Suzanne Hammons, communications director for the Gallup diocese, said the diocese could not comment because the attorney general is still conducting an active investigation.
“For now, I can say that the Gallup Diocese takes all allegations of abuse seriously, and as for a response from Catholics – support and prayer for survivors,” she told CNA June 4. “It’s vital that all Catholics, from the hierarchy to the laity, commit to not repeating our past failures and sins.”
The Gallup diocese filed for bankruptcy in November 2013 in response to sex abuse claims. It first made a list of workers against whom there are credible allegations of sexual abuse of a minor in December 2014. Bishop James Wall of Gallup began holding healing services across the diocese in November 2016.
Balderas said the safety assessment report will examine any cover-ups and make recommendations to prevent abuse.
He said the document release is “fast tracking this safety assessment of what went wrong.”
“In New Mexico, we’re also doing a national review, because New Mexico is a dumping ground for many of these priests, they evaded jurisdiction in other states. As soon as we expedite that, we will then be producing that information to all your requesters,” said Balderas.
Paul Linnenburger, an attorney representing a sex abuse victim, used a state law governing inspection of public records to seek the diocese’s records.
“This seemed like the perfect instance to be able to open the door so that the people of New Mexico could finally learn the true extent and what it is that happened here,” Linnenburger said according to Eyewitness News.
Balderas said he initially wanted to protect the records from abuse victims’ attorneys in case they could be used for criminal prosecution. He later decided to hand over the Diocese of Las Cruces records.
CNA sought comment from the Santa Fe archdiocese but did not receive a response by deadline. The archdiocese filed for Chapter 11 bankruptcy protection in late 2018. At the time, Archbishop John Wester said there were between 35-40 active sexual abuse claims against the archdiocese.
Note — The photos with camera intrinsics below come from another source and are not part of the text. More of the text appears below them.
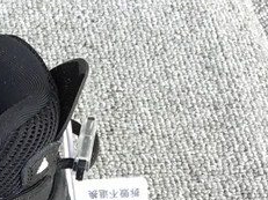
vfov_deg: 12.0
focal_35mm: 121
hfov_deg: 14.6
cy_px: 234
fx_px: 936
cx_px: -194
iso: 40
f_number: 2.4
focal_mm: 3.3
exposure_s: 1/100
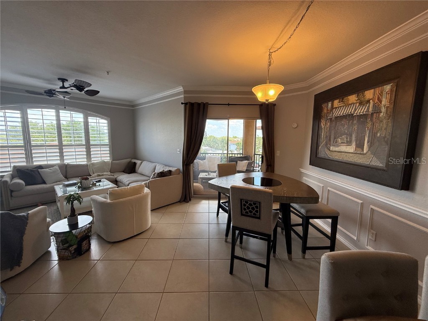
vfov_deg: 85.7
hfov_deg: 102.1
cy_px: 160
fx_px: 173
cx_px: 214
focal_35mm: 14
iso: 100
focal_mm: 2.22
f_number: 2.2
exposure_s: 1/99
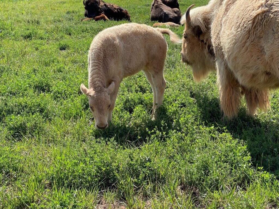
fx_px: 516
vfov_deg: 22.9
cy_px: 104
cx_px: 140
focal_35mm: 64
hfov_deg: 30.3
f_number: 2.2
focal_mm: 7.5
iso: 20
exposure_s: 1/573
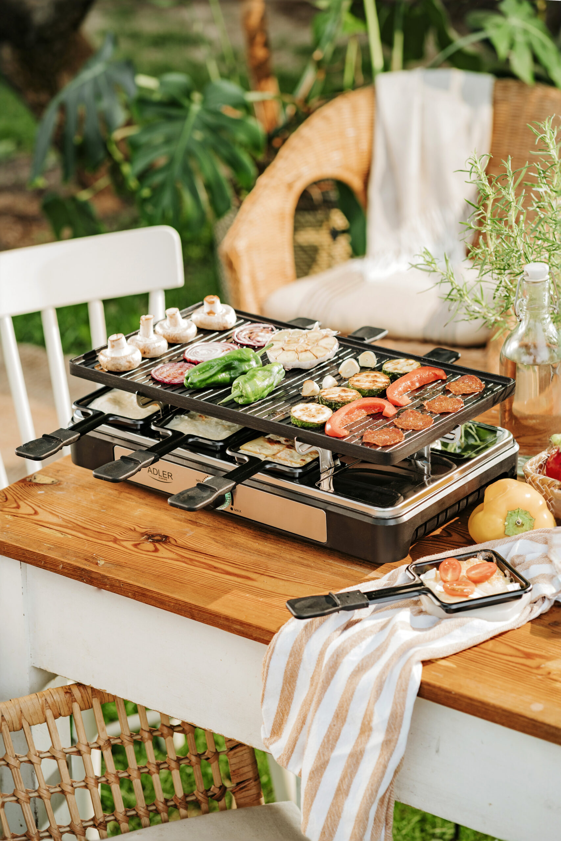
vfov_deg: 23.9
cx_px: 280
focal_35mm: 85
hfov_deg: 16.1
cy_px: 420
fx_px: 1986
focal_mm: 85
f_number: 4.5
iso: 80
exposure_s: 1/160
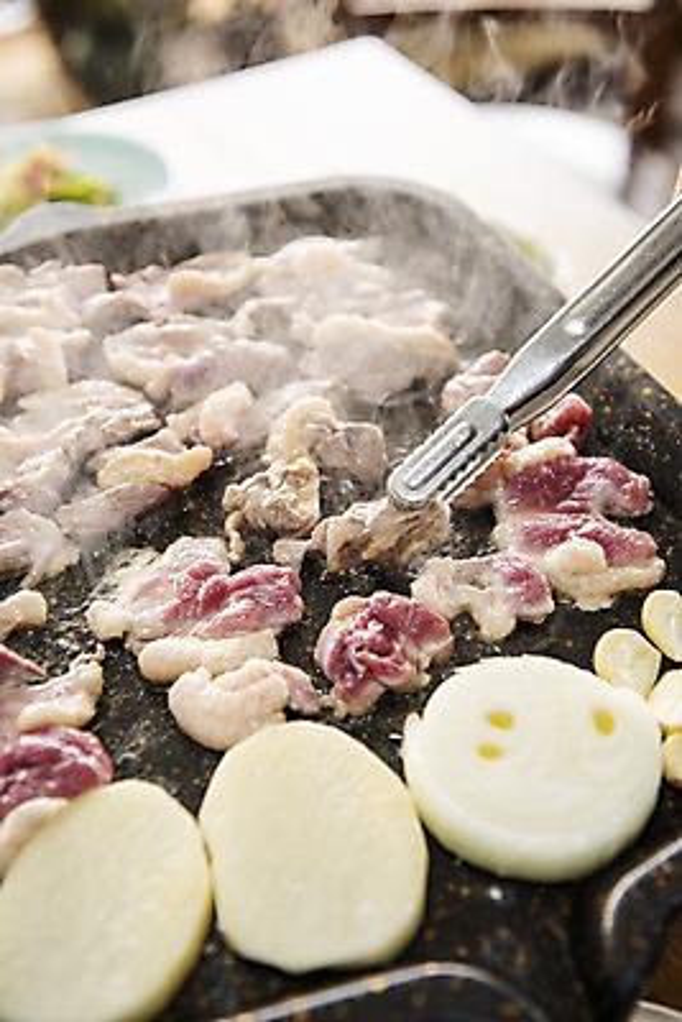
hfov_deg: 24.2
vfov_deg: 35.6
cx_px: 341
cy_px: 511
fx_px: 1590
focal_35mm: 56
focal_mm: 56
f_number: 4
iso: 400
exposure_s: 1/125
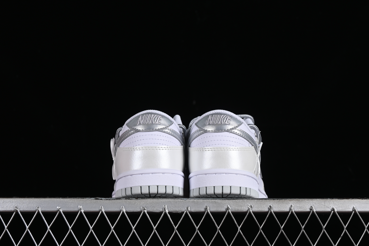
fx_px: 769
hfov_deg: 27.0
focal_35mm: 75
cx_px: 184
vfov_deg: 18.2
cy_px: 123
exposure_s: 1/80
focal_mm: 50
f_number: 8
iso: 160
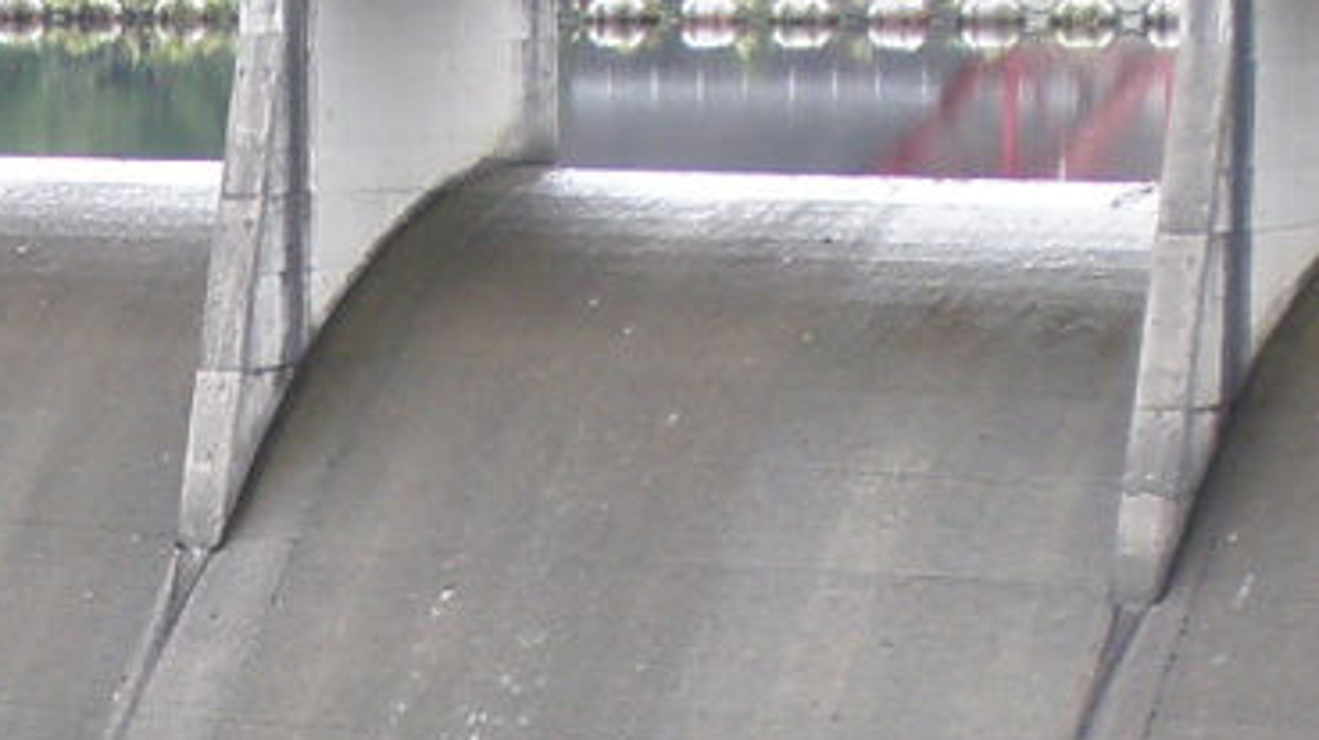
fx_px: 7829
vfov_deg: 5.3
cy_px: 1215
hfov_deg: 9.6
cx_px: 122
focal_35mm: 224
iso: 64
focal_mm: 6.6
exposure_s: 1/125
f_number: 3.5
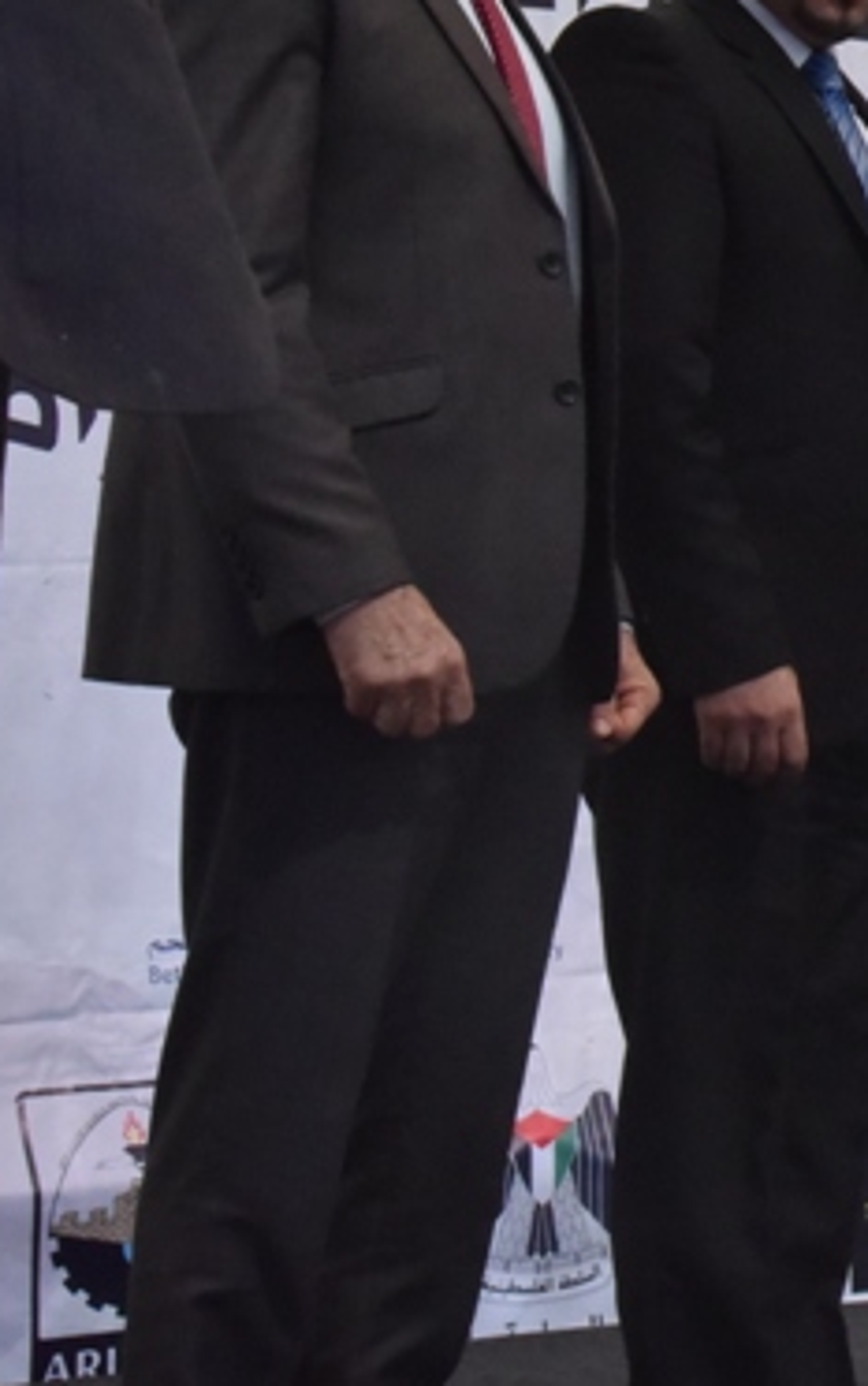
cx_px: 1829
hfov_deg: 9.4
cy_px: 408
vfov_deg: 16.1
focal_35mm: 129
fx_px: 4875
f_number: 20
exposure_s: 1/1600
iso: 3200
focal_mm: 46
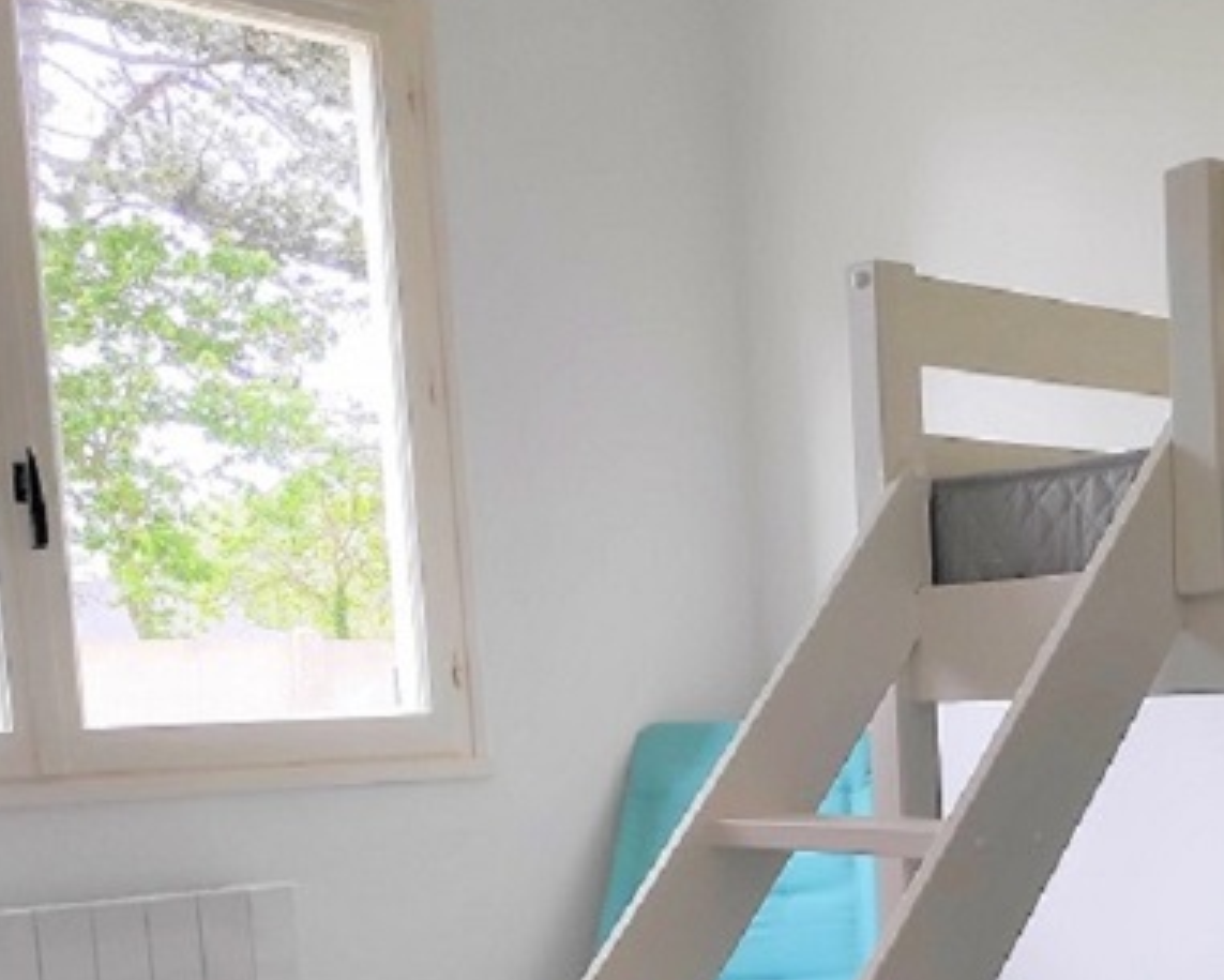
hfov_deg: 41.2
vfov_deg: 34.1
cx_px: 1105
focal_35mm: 41
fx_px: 1486
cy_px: 916
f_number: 1.9
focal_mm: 3.94
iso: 102
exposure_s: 1/100
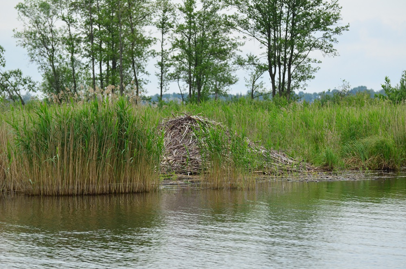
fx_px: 2110
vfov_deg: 7.3
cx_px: 203
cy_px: 134
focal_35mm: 188
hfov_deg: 11.0
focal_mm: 125
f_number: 4.8
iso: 640
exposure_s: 1/2500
Today, there are at least 400 active claims.
In October 2017, following a judge’s order in response to a request from KOB-TV, the Santa Fe archdiocese released court records related to sex abuse allegations against three Catholic priests.
The documents were related to three priests “credibly accused of sexual misconduct with minors” in the 1960s, 1970s, and 1980s, the archdiocese said. Among the documents were hundreds of pages of court records that concern allegations against the clergy. They included letters indicating that Church leaders knew of sex abuse allegations that had been made against three priests.
Arthur Perrault, a former Catholic priest later convicted of sexually abusing priests in the 1990s, served in the Santa Fe archdiocese from 1973 to 1992. Prior to that, he had been accused of molesting minors as a priest in Connecticut. In 1965, Perrault had spent time at a treatment center for sexually abusive priests run by the Servants of the Paraclete religious order in Jemez Springs, N.M.
In 1966 he was released from the treatment center after a psychologist recommended him for a teaching position at St. Pius X High School in Albuquerque.
Nearly 40 people have come forward claiming to have been victims of Perrault and a mother of a young man has claimed he committed suicide after abuse by the priest.
In April 2021 CNA reported that the Santa Fe archdiocese intended to sell over 700 properties by late July to help pay for sex abuse settlements.